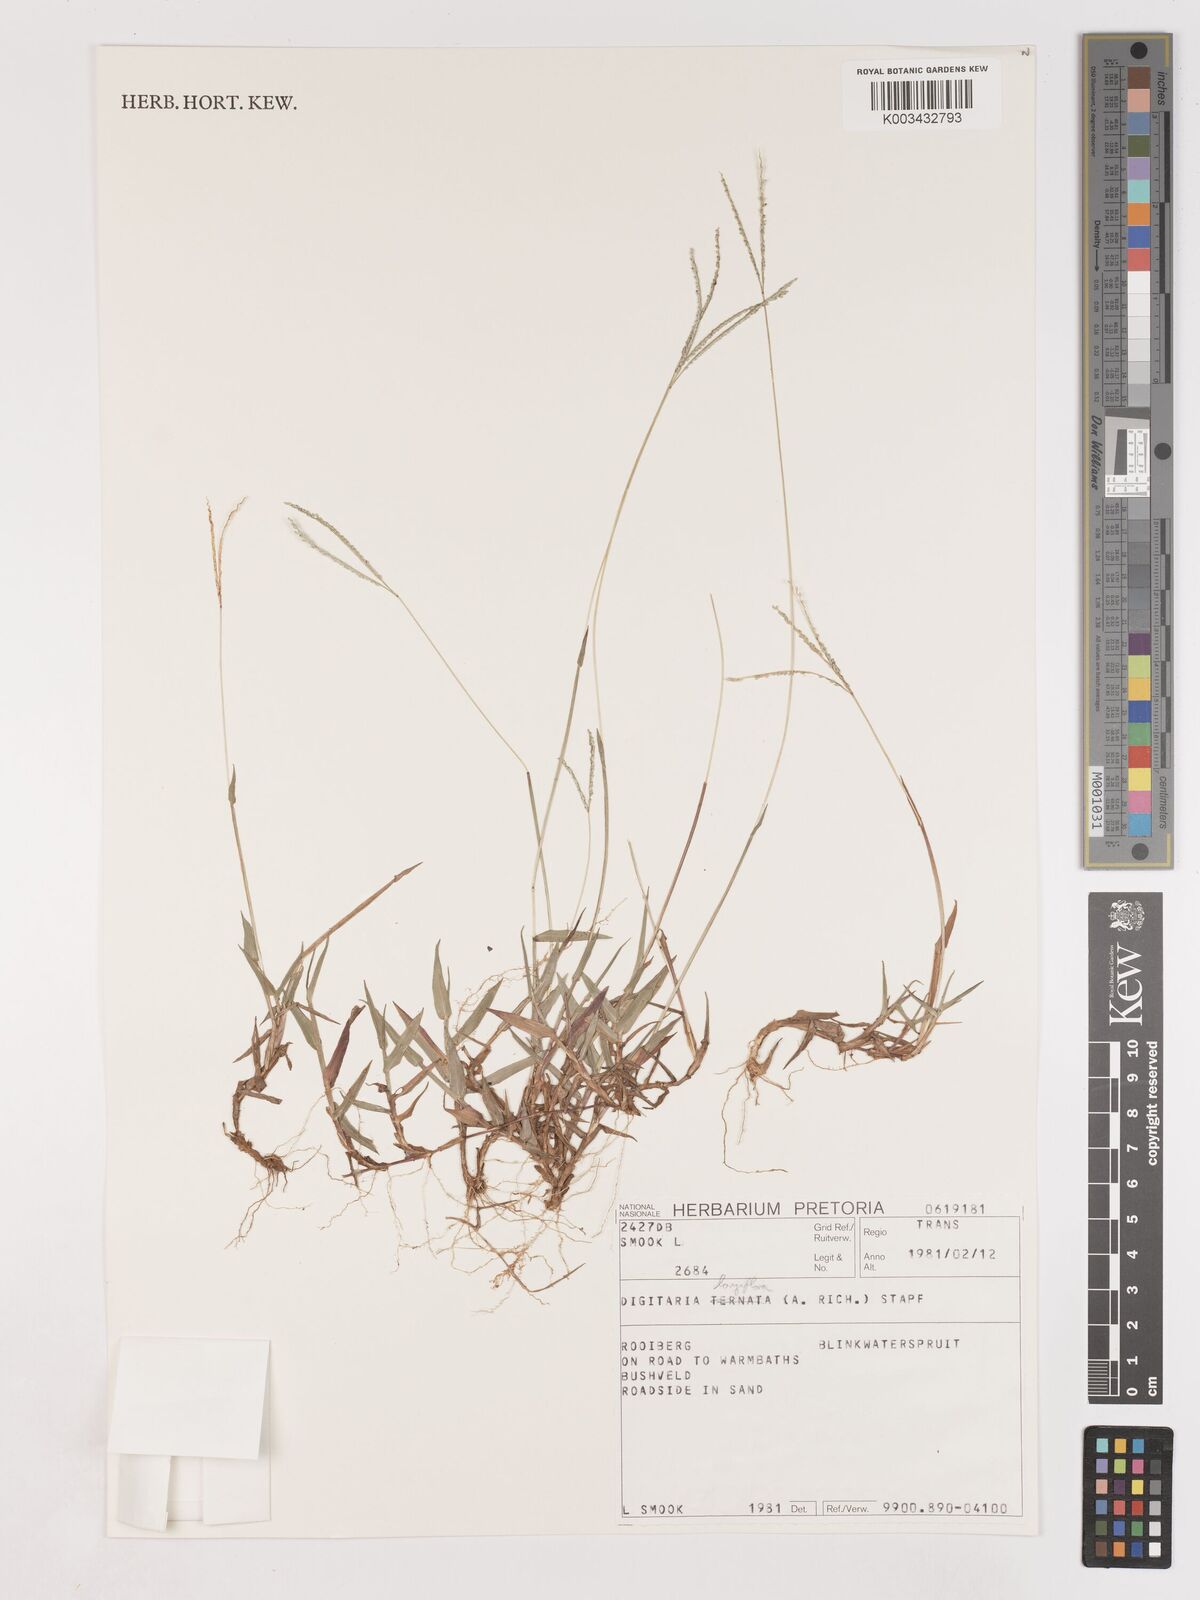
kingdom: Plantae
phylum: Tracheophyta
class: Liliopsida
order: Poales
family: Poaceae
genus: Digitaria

----

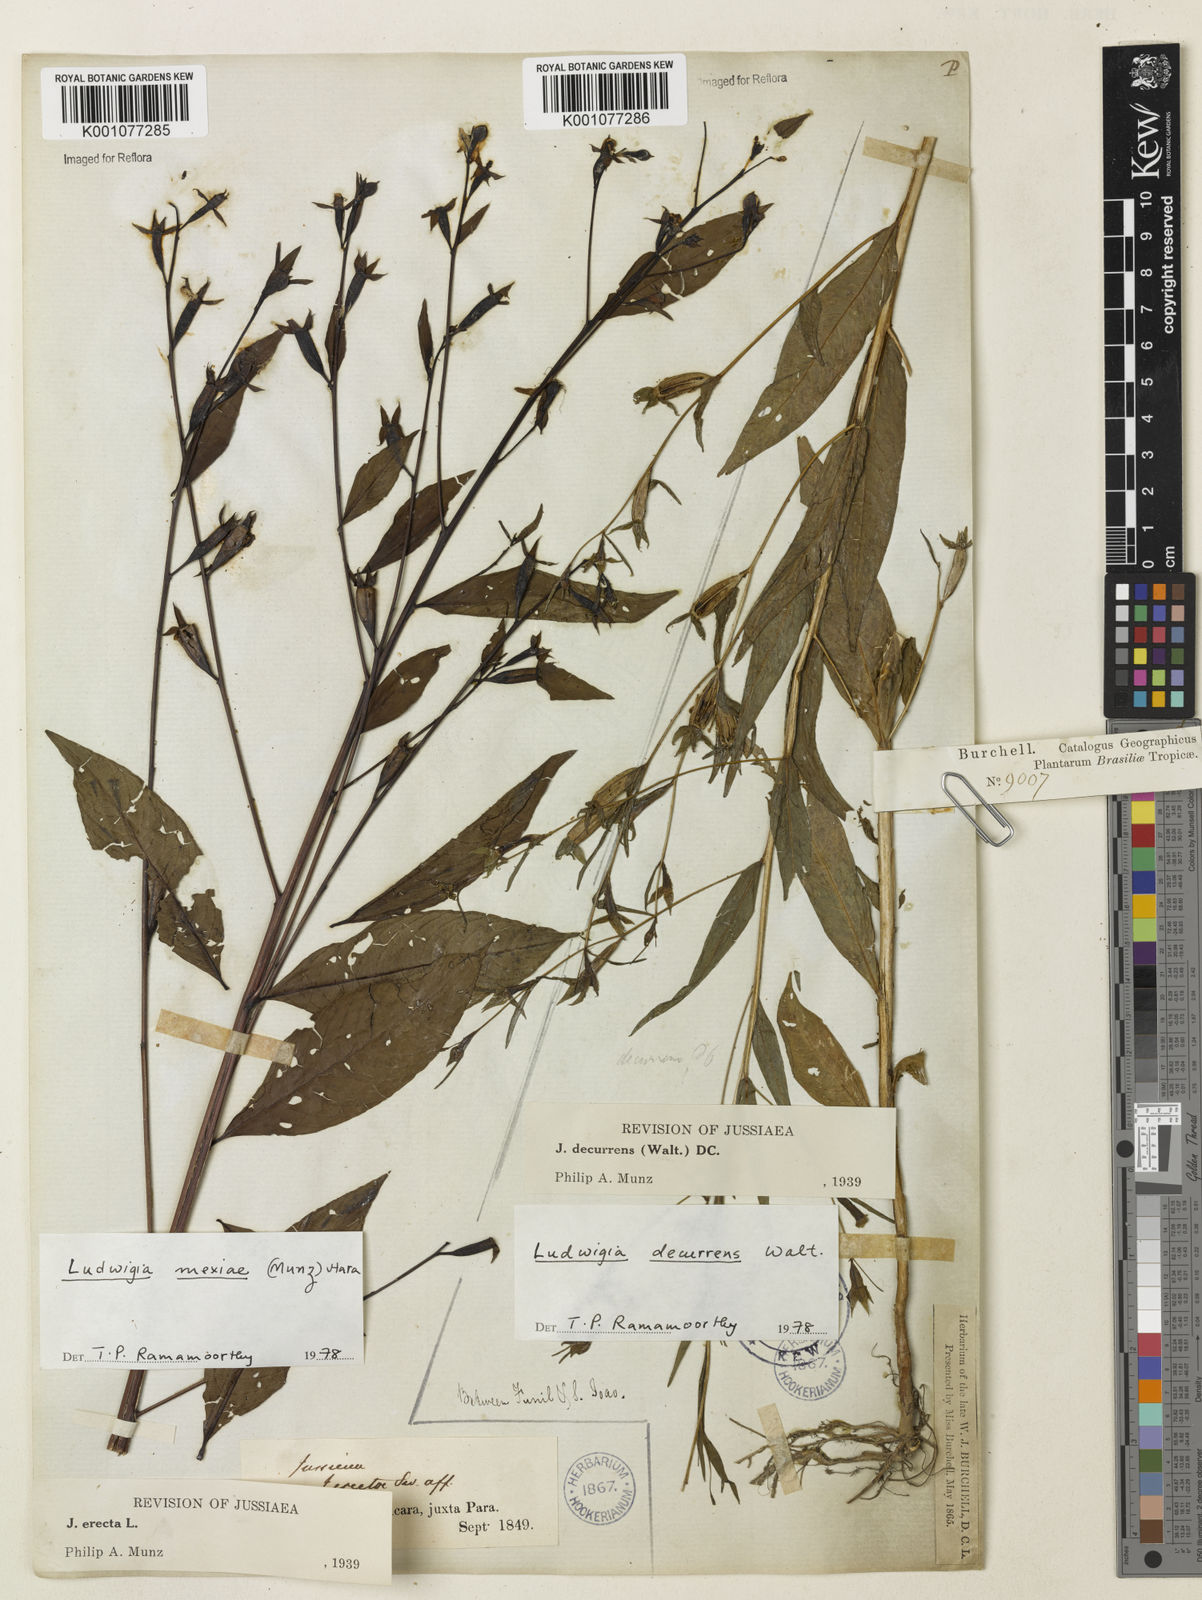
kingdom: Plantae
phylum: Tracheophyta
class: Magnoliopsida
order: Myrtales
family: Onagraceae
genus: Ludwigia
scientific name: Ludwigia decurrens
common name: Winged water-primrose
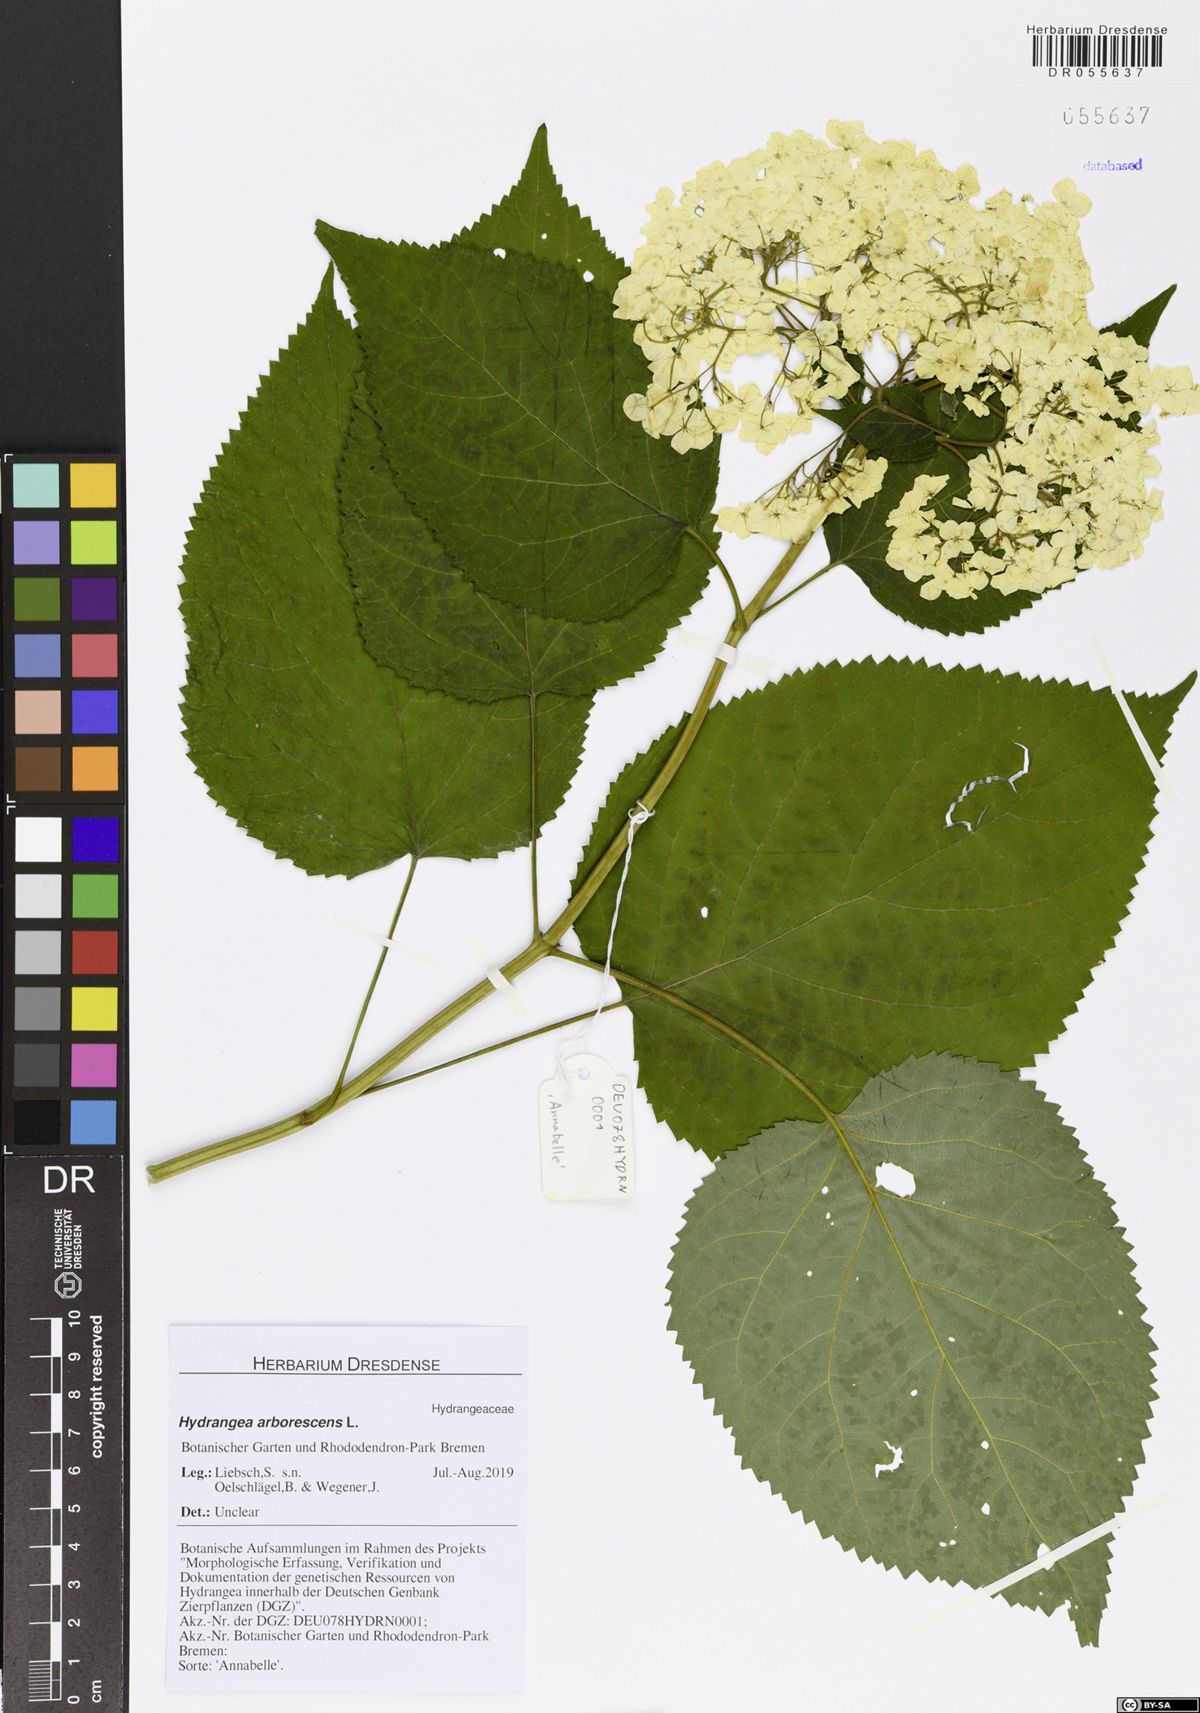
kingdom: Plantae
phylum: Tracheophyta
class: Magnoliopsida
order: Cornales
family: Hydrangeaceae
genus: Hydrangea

----

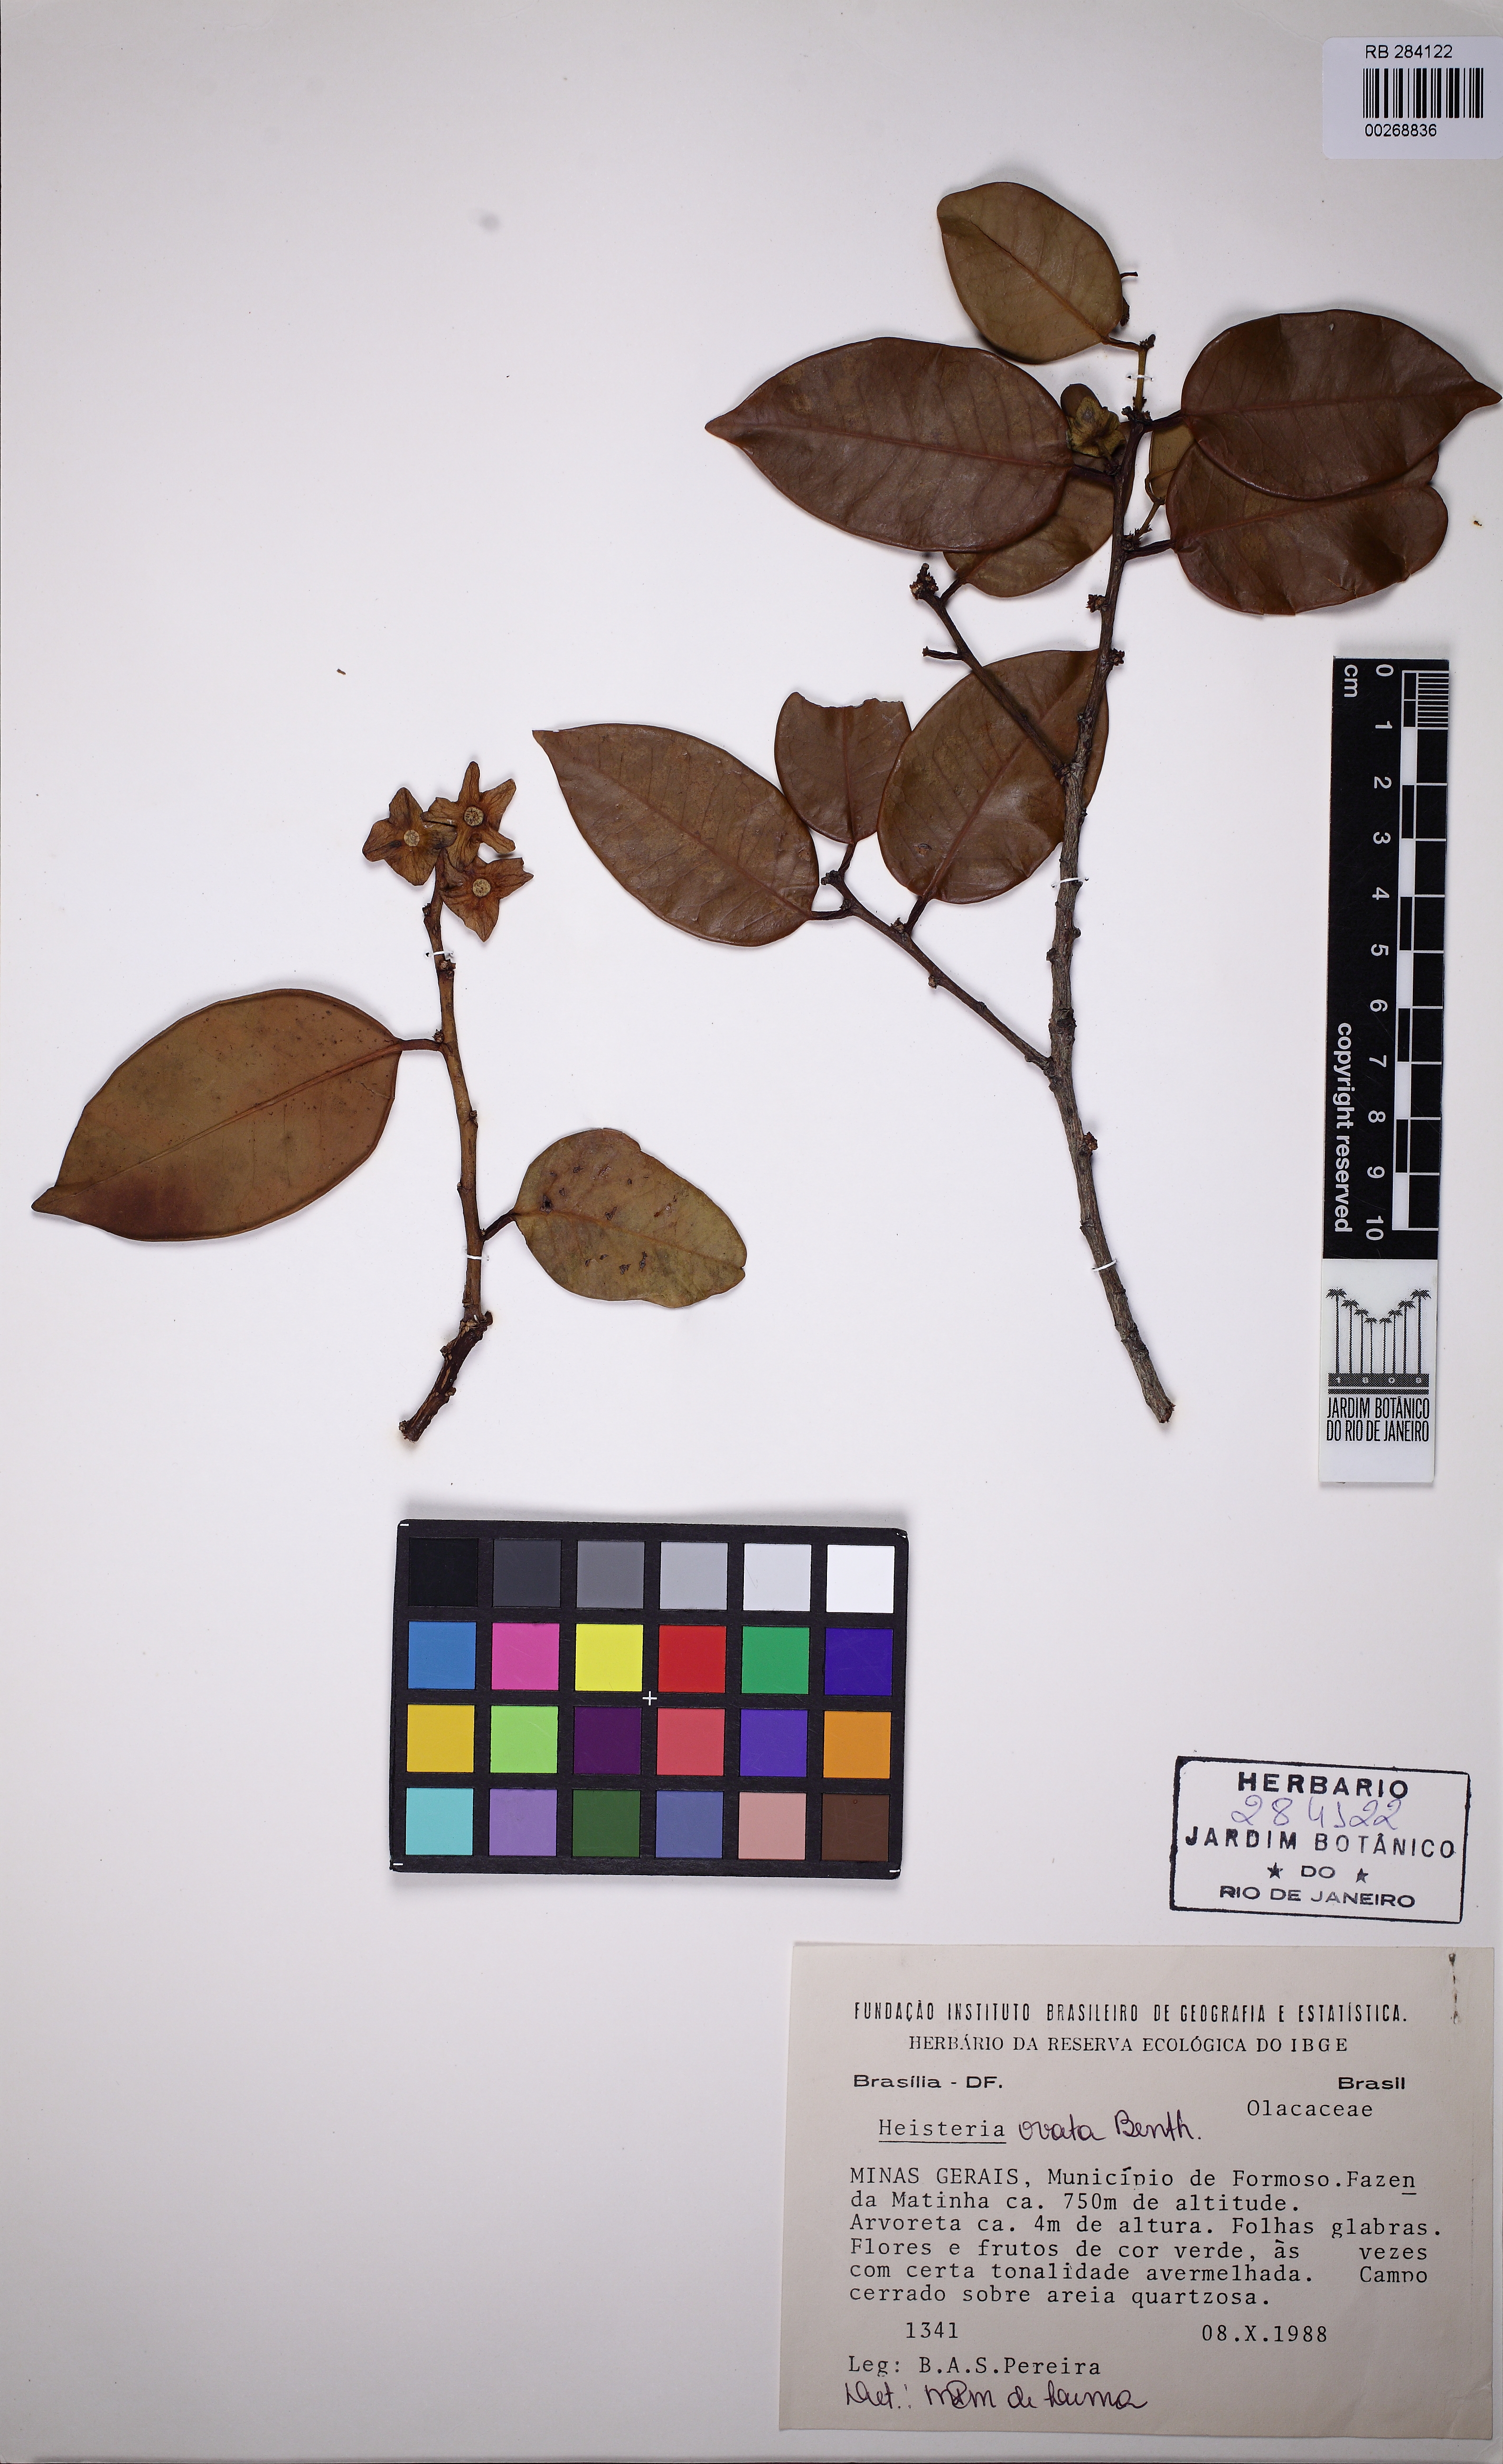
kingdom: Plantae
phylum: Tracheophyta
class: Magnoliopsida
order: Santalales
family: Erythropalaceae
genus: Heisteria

----

• _What is expected_
Turn the part of the entries that opens with the line containing "genus: Ludwigia" and closes with the line containing "family: Hydrangeaceae" into a numbered list, with no blank lines. Leave the pictures out.

• _Written solution_
1. genus: Ludwigia
2. scientific name: Ludwigia decurrens
3. common name: Winged water-primrose
4. kingdom: Plantae
5. phylum: Tracheophyta
6. class: Magnoliopsida
7. order: Cornales
8. family: Hydrangeaceae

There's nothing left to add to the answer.